Cloud-native is the preferred way of delivering applications
According to the ESG report on cloud-native applications, many organizations host the majority of their production applications in cloud environments. Many more currently have plans to develop cloud-native applications based on microservices architectures.
When asked about application portability, 86% of organizations answered that application portability was very important or critical to their goals. Because cloud-native services are so dynamic, hybrid cloud practitioners need workloads to operate seamlessly across clouds and on-premises assets.
Organizations recognize the value of cloud-native application deployment and delivery
IT leaders recognize many challenges with cloud-native applications. Top of the list is application security, maintaining compliance requirements, and lack of monitoring and observability. Technical issues, such as API incompatibilities, lack of fully automated CI/CD pipelines, and managing multiple clouds are also slowing teams down. Organizational issues can be most frustrating. These frustrations include services purchased outside of IT protocols, lack of resources and skills, and silos created by organizational barriers.
Despite these challenges, organizations are adopting cloud-native applications due to the value they provide to the entire business. The greatest areas of value include deployment efficiency, addressing issues earlier in the development lifecycle, and cross-team collaboration.

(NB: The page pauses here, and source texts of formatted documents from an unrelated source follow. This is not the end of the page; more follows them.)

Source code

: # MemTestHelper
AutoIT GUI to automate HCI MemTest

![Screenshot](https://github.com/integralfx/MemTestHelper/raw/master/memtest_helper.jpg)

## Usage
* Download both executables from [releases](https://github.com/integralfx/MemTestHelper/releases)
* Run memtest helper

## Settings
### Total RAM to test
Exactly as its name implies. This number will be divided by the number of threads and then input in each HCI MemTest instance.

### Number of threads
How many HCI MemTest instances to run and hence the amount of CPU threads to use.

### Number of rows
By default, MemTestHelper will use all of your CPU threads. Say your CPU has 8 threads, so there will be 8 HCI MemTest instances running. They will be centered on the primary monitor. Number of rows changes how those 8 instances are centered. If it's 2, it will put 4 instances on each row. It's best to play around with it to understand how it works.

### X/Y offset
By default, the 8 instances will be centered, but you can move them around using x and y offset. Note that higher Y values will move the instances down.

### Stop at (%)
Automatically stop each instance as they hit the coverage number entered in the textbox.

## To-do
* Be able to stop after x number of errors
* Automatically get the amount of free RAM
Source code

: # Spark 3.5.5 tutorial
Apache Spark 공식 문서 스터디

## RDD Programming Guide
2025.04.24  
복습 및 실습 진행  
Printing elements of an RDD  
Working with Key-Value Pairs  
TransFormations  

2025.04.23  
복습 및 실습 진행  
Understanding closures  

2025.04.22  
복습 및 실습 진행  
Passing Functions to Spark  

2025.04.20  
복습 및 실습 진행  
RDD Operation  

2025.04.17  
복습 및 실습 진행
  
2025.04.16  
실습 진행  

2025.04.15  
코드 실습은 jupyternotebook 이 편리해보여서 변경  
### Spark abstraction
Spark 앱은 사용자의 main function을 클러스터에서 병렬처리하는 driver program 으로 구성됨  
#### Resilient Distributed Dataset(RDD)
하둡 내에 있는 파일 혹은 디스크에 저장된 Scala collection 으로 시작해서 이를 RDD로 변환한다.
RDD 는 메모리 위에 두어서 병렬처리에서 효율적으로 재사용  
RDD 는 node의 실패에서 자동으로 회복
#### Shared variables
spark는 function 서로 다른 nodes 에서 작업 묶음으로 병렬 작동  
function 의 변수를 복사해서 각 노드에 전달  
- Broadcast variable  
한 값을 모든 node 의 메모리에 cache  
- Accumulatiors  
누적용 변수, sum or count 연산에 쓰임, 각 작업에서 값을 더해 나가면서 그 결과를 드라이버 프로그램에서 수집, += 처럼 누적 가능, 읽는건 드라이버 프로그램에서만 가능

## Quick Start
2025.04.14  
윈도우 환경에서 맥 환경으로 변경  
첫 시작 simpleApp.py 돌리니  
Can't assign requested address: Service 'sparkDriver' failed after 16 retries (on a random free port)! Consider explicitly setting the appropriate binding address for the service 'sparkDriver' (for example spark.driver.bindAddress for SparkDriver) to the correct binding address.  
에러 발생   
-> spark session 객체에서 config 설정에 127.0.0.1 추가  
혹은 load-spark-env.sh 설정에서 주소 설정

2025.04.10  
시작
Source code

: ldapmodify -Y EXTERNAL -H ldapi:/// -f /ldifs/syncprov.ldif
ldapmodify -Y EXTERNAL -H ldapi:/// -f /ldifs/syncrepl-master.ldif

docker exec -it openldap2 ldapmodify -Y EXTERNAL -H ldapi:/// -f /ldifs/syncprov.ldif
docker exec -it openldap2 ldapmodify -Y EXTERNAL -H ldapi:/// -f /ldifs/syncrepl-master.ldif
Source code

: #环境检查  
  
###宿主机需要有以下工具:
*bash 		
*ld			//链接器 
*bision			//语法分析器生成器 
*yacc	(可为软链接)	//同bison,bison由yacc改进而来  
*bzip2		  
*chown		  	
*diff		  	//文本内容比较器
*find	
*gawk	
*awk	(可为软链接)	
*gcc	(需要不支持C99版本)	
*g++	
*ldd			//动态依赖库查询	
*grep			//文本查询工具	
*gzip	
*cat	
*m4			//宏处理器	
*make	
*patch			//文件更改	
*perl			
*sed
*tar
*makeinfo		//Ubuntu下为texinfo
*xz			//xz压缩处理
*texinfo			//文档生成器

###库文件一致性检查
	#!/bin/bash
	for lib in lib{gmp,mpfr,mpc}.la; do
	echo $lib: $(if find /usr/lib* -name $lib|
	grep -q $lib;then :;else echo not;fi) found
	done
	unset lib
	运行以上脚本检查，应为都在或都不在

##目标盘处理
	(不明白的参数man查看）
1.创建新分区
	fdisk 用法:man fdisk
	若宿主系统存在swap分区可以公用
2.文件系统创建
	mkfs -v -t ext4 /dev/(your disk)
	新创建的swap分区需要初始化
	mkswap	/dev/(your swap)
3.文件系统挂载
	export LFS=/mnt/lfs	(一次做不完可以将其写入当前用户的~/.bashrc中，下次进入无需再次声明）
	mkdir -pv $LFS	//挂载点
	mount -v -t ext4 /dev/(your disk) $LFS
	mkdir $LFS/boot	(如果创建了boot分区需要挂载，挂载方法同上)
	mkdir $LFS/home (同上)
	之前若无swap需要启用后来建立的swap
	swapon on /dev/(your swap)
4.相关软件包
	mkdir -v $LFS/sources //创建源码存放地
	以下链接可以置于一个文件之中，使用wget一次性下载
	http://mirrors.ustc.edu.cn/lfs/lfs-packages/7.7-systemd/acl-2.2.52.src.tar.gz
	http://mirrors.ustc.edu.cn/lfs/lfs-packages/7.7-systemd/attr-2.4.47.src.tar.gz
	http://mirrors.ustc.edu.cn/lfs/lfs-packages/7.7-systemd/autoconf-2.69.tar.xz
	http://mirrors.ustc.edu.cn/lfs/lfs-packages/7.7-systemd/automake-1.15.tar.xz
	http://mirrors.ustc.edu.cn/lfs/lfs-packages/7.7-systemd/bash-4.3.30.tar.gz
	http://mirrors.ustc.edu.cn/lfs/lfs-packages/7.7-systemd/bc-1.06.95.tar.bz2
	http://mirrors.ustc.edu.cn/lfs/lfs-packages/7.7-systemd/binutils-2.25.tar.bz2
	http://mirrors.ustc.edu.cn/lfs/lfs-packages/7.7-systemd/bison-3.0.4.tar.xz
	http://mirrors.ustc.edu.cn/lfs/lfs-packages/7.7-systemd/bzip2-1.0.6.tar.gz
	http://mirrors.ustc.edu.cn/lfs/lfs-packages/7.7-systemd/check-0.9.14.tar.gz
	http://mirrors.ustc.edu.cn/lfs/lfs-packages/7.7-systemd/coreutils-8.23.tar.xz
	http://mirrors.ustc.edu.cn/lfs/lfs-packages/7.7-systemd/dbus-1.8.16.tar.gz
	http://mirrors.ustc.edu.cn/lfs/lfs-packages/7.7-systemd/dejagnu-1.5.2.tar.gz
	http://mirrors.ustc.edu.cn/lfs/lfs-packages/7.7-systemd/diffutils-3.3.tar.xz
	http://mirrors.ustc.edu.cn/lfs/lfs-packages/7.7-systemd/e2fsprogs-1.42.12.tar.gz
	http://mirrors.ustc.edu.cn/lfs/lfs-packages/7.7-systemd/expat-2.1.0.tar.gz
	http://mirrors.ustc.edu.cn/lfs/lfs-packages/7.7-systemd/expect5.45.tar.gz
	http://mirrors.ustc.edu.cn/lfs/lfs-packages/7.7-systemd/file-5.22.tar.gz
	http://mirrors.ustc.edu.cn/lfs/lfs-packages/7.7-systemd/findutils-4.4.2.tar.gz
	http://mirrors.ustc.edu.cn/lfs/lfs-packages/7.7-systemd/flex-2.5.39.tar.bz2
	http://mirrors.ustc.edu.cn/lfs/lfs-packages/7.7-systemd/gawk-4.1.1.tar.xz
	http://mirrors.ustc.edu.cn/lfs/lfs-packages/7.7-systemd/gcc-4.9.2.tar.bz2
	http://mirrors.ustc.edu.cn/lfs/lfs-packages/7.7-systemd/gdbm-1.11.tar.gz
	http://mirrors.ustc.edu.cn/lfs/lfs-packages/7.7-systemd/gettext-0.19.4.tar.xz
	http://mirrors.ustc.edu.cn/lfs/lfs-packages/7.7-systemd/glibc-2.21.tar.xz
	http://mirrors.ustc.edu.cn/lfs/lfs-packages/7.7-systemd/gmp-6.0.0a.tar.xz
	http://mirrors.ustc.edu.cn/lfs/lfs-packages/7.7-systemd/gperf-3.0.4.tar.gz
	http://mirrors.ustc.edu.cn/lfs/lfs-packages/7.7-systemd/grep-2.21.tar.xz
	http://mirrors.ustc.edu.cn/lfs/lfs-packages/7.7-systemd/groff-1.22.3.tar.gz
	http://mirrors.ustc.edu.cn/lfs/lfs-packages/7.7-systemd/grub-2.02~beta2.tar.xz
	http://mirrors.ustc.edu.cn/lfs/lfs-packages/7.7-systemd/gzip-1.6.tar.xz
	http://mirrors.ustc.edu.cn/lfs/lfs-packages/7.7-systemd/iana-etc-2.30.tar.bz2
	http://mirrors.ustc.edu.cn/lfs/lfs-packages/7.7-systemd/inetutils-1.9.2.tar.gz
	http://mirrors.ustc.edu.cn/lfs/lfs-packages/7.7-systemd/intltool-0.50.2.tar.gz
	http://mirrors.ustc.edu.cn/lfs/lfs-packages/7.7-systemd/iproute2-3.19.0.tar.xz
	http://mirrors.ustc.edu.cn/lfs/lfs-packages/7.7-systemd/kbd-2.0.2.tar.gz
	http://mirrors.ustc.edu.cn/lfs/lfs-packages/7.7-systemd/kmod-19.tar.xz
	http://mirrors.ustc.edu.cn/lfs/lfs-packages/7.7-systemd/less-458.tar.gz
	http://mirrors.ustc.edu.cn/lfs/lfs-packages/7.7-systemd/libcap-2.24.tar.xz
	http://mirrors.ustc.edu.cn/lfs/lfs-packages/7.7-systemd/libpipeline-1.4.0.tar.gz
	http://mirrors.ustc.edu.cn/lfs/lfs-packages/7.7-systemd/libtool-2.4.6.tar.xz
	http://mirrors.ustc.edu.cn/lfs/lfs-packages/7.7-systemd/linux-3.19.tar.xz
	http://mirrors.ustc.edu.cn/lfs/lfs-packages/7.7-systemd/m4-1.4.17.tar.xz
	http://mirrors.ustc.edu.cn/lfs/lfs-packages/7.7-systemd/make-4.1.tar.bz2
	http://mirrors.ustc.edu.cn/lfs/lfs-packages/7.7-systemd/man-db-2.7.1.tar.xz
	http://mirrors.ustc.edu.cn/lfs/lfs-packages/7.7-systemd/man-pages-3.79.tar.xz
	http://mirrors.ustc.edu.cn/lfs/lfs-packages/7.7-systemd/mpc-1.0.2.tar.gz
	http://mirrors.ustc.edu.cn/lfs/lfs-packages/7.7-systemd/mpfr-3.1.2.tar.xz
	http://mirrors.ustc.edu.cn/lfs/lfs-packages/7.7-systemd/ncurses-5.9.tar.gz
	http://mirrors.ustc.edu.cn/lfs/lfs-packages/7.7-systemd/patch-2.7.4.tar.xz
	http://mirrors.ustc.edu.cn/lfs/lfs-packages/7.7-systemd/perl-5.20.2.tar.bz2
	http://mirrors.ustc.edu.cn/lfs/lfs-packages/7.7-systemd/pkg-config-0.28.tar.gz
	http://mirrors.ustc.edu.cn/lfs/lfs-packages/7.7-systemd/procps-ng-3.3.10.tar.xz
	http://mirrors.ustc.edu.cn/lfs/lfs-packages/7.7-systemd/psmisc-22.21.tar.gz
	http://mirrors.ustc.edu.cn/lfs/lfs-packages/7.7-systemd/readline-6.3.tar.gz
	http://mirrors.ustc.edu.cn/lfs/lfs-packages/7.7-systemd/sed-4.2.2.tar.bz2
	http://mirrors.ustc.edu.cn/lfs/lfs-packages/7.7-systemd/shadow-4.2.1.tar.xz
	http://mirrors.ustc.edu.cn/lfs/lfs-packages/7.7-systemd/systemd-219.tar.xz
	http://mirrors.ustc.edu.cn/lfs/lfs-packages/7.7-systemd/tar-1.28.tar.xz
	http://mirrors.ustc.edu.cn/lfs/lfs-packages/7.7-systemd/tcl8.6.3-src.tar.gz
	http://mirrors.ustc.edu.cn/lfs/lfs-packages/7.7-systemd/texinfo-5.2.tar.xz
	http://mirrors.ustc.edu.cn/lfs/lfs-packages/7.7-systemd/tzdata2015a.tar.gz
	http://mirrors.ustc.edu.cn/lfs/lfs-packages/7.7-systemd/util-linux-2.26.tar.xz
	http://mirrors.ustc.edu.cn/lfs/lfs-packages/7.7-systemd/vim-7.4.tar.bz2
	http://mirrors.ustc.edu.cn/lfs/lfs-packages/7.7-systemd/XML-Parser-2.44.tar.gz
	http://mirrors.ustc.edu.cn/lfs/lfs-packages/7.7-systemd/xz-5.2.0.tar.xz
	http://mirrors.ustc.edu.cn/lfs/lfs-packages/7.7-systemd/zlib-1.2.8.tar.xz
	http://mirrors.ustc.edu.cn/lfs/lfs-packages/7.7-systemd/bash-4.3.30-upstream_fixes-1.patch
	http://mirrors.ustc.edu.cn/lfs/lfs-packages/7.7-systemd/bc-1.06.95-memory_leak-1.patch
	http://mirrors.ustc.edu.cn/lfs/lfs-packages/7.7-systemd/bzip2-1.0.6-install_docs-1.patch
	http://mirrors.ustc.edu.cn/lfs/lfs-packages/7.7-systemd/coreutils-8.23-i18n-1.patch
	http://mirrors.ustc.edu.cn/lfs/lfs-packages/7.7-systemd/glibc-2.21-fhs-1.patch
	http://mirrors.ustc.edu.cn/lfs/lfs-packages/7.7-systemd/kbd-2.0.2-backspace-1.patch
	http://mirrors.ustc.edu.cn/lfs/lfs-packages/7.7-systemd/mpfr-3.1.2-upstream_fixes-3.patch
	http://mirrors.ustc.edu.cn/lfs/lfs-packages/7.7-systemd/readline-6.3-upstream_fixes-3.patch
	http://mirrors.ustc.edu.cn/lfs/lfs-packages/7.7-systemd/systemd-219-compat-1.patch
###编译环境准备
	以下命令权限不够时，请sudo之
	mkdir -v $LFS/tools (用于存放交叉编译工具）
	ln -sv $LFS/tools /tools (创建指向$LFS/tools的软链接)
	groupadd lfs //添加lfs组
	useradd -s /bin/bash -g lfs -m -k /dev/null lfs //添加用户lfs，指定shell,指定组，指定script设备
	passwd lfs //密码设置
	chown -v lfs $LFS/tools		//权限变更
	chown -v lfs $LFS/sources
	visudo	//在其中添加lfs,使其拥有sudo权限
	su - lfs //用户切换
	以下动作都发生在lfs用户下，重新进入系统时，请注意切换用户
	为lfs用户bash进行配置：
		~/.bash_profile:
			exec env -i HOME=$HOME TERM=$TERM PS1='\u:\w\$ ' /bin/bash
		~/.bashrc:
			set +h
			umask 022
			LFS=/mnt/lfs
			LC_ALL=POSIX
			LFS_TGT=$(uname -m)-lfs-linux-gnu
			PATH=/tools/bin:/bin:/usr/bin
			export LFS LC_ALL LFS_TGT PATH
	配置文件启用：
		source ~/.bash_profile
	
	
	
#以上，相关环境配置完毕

Although cloud-native technologies present challenges, IT teams recognize the immense value they bring to improving software quality and increasing the speed of development.
Cloud-first technologies enable more frequent releases and agile software development methodologies
DevOps teams are among those who most experience the benefits of cloud-native applications and cloud-first strategies. Cloud technologies enable teams to deploy and release software more frequently. Accordingly, more than half of respondents report they are now deploying daily, and some even deploying hourly.
As a result, Agile methodologies are pervasive and visible in every organization, including DevOps and GitOps. This emphasizes the importance of tools and platforms that complement these development approaches.
Improving cross-team collaboration improves cloud-native success
Breaking down silos and improving cross-team collaboration are key for cloud-native success. 57% of organizations will prioritize improving collaboration between DevOps, app developers, and IT operations teams in the next 12 to 18 months. 48% want to look externally and engage with professional services firms to get an outside-in view of how to improve their cloud-native strategy. The ESG report makes it clear that organizations can’t maintain their status quo when looking to expand their cloud-native adoption.
Meet cloud-native challenges head-on with an automated observability platform
Organizations are looking for solutions to the many challenges they face including siloed teams, regulatory compliance, and security vulnerabilities. At Dynatrace, we built a platform that helps address those common pain points and empowers the value that cloud-first technologies can provide.
By proactively monitoring and catching problems earlier in the software pipeline, you can develop, deploy, test, and release software automatically. Using a platform approach, you can automate development to meet compliance requirements throughout the CI/CD pipeline using established service level objectives (SLOs). Dynatrace helps you address application security with built-in vulnerability detection and Davis AI security insights. Using Dynatrace, you can increase the speed of software delivery through automated testing and evaluation of software through root cause analysis and automated quality gates. Automation and software intelligence improves the scalability of frequent release cycles for teams using DevOps and GitOps methodologies.
Dynatrace integrates and supports hundreds of developer tools via one unified control plane so teams can break down silos and can easily share data and deployment metrics. This ensures developers and operations teams can trust their existing tools without having to reconfigure them or learn entirely new ones.